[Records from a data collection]
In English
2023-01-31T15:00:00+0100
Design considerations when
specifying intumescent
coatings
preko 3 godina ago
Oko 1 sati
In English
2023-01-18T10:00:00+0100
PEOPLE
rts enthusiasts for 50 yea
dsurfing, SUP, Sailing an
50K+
--
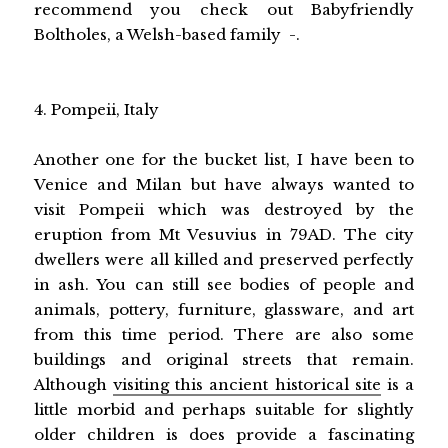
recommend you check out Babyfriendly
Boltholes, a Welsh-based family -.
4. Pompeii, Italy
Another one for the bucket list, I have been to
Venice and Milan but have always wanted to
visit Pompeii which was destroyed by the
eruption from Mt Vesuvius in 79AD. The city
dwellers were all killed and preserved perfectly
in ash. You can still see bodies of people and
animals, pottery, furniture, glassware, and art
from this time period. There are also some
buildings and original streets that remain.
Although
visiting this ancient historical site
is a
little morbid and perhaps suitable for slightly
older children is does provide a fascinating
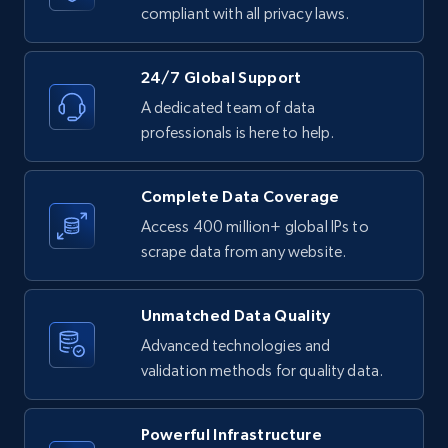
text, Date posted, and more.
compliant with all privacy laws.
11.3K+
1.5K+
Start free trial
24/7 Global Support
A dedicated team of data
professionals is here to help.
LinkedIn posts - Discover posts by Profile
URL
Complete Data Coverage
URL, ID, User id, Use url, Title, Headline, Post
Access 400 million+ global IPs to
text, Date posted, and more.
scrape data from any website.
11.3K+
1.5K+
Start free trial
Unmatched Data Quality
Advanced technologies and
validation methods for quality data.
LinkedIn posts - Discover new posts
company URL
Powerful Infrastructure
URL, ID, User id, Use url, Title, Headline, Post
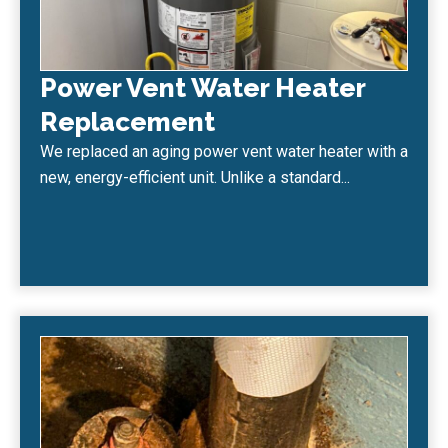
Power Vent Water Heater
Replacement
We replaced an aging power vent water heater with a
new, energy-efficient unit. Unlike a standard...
...
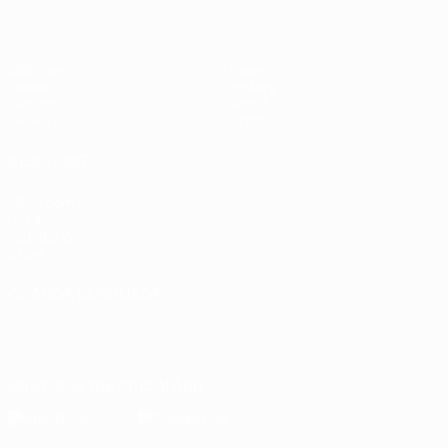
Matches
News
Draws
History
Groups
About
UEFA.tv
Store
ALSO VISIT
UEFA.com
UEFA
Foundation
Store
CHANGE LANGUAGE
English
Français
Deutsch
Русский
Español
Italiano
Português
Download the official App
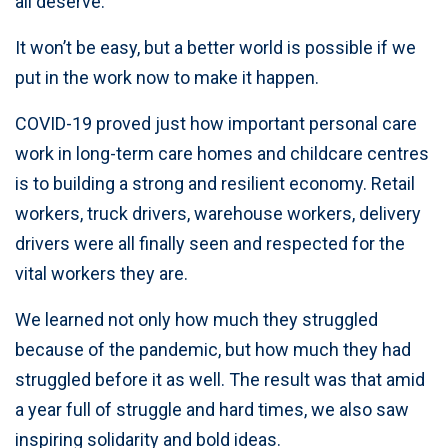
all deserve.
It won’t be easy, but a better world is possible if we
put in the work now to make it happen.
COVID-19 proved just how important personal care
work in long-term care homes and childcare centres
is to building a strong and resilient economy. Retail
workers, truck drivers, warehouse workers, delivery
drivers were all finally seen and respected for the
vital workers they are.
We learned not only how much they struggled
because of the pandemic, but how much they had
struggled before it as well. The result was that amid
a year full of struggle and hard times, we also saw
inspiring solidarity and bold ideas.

— Your objective —
Please copy, exactly and with nothing else, the lines above beginning at the line that has "We replaced an" and ending with the line that has "new, energy-efficient unit.".

— Result for this task —
We replaced an aging power vent water heater with a
new, energy-efficient unit. Unlike a standard...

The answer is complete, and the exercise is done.